Contrary to [1], which completely removes NAKACK2, this design uses the retransmit table *for the sole purpose of
establishing ordering*, but not for retransmission.

Result
------
No retransmission task, fewer packets sent across the network (if messages are indeed retransmitted), and definitely no retransmission storms.


Implementation
--------------
* Seqnos are still added to messages sent down the stack
* On the receiver, messages (or message batches) are added to the retransmit table and delivered in order of seqnos
* Digests received by STABLE purge messages (from the retransmit table) that have been see by everyone
* xmit_interval <= 0 disables retransmission
  * No retransmit task is running
  * stable() will not trigger a retransmission
  * The last-seqno-sender task is also disabled


become_server_queue
-------------------
* A joiner queues messages received before JChannel.connect() returns
* When getting a BECOME_SERVER event, the queued messages are sent up the stack
* The become_server_queue is bounded (default: 50), so the following can happen:
  * C joins a cluster {A,B}. B's highest seqno is 100, sent as a digest with the view {A,B,C} to C
  * Before C can become a server, B sends 70 messages
  * C queues 50 of those (101-150), but drops 151-170 as the queue is bounded
    ** Correction: BoundedList drops the oldest N messages when the capacity has been exceeded, so 101-120
                   However, this doesn't change anything on a concetual level
  * C now creates the retransmit window for B at 50 (next seqno to be expected: 51)
  * When C receives the BECOME_SERVER, it'll drain the 50 messages from the queue, so B's window is at 150
    --> Since there is not retransmission, B's messages 151-170 will not get retransmitted, so further messages sent
        by B will be added to B's window at C, but will not get delivered as there is a gap
    --> Eventually, C's window for B might cause an OOME, as it only grows and never shrinks
==> Solution: when xmit_interval is <= 0, make become_server_queue *unbounded*. The number of messages received in
    that queue should be relatively small, as the time window between sending a join request and becoming server
    is short
==> xmit_interval should be able to be changed dynamically
    * Start / stop the retransmission task
    * Make become_server_queue bounded / unbounded


Thread pool rejection policy
----------------------------
* The transport's thread pool must not drop messages, as this would create a gap in the retransmit table.

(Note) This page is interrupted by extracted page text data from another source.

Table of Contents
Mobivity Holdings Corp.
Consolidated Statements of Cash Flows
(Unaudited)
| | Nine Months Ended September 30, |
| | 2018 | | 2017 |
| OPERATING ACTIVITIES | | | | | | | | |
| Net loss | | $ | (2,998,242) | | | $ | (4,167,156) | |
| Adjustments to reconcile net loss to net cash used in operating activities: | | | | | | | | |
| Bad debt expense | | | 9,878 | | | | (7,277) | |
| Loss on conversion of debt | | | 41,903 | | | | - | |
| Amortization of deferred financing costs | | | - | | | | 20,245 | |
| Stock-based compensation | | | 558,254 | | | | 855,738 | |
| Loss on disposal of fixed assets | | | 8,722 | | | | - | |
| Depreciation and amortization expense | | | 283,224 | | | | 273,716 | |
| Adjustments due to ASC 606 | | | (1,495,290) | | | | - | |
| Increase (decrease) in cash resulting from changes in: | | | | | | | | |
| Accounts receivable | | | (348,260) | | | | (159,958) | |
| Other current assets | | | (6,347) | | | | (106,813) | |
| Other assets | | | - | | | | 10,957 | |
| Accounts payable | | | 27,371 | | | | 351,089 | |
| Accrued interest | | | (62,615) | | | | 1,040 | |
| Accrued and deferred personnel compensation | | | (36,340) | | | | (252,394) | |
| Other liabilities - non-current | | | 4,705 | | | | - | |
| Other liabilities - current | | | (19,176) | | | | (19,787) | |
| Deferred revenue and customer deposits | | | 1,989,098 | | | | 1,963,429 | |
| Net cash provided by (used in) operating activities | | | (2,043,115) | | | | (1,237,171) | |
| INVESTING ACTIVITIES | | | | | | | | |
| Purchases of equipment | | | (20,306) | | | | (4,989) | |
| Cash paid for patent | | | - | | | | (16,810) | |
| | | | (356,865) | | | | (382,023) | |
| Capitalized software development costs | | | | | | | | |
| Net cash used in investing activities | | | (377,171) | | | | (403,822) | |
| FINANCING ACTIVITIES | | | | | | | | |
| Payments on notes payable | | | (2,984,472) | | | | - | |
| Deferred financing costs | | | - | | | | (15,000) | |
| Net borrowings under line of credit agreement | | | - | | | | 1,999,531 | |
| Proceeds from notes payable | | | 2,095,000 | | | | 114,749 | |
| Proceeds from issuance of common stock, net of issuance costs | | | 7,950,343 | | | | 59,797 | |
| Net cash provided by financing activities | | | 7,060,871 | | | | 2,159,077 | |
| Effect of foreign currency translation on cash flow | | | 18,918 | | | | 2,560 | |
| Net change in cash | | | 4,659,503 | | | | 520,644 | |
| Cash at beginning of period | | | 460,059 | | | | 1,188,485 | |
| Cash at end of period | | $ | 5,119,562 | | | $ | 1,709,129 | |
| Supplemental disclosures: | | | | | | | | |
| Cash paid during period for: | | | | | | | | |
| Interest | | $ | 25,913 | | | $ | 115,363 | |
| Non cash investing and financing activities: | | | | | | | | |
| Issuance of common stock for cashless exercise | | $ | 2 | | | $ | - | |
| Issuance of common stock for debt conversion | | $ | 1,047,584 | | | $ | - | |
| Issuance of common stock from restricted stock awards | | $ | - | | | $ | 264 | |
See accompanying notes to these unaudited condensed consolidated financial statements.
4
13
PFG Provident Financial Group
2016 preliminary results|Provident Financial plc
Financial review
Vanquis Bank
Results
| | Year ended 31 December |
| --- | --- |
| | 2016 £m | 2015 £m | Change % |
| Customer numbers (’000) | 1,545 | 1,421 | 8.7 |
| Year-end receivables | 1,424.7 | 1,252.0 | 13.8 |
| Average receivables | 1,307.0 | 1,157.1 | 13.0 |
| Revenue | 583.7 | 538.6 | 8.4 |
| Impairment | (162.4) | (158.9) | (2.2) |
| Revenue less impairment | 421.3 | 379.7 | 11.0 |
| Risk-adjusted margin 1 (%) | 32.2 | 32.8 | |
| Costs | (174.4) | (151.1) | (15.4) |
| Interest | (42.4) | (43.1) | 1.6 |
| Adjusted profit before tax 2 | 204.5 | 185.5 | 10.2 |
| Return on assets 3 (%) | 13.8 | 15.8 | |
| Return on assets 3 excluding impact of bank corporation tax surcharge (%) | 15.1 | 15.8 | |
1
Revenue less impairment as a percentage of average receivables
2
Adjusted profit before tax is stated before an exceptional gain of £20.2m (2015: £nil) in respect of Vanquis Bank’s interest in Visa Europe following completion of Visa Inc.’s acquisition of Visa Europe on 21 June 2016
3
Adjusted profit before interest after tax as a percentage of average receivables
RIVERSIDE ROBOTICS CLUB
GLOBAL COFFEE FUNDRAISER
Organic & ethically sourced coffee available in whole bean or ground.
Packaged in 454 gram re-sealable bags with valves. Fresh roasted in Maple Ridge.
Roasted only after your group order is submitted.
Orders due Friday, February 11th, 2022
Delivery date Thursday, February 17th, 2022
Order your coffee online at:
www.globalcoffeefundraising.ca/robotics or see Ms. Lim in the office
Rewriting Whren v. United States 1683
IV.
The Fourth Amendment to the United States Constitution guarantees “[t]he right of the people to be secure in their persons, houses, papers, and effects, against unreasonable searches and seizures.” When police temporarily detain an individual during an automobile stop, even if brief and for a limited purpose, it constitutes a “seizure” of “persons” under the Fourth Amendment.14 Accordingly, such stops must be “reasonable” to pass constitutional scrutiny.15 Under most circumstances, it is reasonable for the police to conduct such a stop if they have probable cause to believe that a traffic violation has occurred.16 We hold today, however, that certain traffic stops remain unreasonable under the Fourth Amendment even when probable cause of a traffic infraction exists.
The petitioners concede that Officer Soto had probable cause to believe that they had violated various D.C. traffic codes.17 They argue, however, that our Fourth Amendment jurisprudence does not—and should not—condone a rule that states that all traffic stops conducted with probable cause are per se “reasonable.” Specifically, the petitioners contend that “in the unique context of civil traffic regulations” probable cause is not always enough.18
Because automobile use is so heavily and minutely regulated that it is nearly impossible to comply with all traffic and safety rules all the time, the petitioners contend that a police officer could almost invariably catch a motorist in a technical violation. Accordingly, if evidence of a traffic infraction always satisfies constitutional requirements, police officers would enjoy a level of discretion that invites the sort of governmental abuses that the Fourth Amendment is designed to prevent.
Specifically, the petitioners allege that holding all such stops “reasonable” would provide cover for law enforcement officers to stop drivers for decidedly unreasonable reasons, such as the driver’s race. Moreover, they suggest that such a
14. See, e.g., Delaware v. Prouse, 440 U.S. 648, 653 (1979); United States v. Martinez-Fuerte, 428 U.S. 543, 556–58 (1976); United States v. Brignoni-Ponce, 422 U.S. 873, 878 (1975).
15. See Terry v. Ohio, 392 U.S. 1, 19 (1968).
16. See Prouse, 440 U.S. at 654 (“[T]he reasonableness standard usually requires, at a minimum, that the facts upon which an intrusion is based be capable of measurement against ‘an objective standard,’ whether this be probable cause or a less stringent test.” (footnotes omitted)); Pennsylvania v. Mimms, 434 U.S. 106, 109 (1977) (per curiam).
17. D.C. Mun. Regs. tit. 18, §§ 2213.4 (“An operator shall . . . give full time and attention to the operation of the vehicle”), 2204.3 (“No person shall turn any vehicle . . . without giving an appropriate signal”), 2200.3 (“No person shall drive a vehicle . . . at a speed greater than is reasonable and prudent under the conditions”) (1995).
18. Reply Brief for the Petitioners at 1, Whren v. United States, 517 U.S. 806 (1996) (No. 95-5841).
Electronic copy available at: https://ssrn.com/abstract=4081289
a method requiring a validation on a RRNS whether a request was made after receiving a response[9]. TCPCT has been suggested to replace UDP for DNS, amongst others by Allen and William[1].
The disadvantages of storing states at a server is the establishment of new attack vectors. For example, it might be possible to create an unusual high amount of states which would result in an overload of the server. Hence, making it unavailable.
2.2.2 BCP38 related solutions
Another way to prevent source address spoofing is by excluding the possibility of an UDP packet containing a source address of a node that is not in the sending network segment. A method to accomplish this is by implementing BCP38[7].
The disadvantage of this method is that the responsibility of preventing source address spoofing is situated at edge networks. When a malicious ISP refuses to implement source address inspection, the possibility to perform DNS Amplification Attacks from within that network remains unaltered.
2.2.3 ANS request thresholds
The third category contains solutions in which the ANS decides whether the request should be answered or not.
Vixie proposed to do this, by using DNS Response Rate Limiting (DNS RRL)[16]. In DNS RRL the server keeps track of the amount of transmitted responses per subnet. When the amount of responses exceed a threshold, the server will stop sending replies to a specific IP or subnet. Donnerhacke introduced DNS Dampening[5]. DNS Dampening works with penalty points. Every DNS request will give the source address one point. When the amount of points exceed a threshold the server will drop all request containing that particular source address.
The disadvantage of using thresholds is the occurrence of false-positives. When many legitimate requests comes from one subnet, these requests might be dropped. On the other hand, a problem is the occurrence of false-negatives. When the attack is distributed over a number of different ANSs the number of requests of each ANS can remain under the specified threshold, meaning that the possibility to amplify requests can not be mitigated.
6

This is
  required, as there is no retransmission at the NAKACK2 level.


Summary
-------
This design requires that a message received over TCP *cannot be dropped before it reaches NAKACK2*. So tests such as
LastMessageDroppedTest, which inserts DISCARD just below NAKACK2 to drop selected messages, won't pass with
retransmission disabled. As TCP/IP considers the message delivered, if it is nevertheless dropped later on, it will
never be retransmitted (not by TCP/IP and not by NAKACK2).












TCP_NIO2
--------
* When TCP_NIO2 is used as transport, when sending a message, the gathering-write buffer 'Buffers' cannot drop the
  message, e.g. because the max capacity has been exceeded. Investigate making Buffers unbounded.


Links
-----
[1] https://issues.redhat.com/browse/JGRP-2566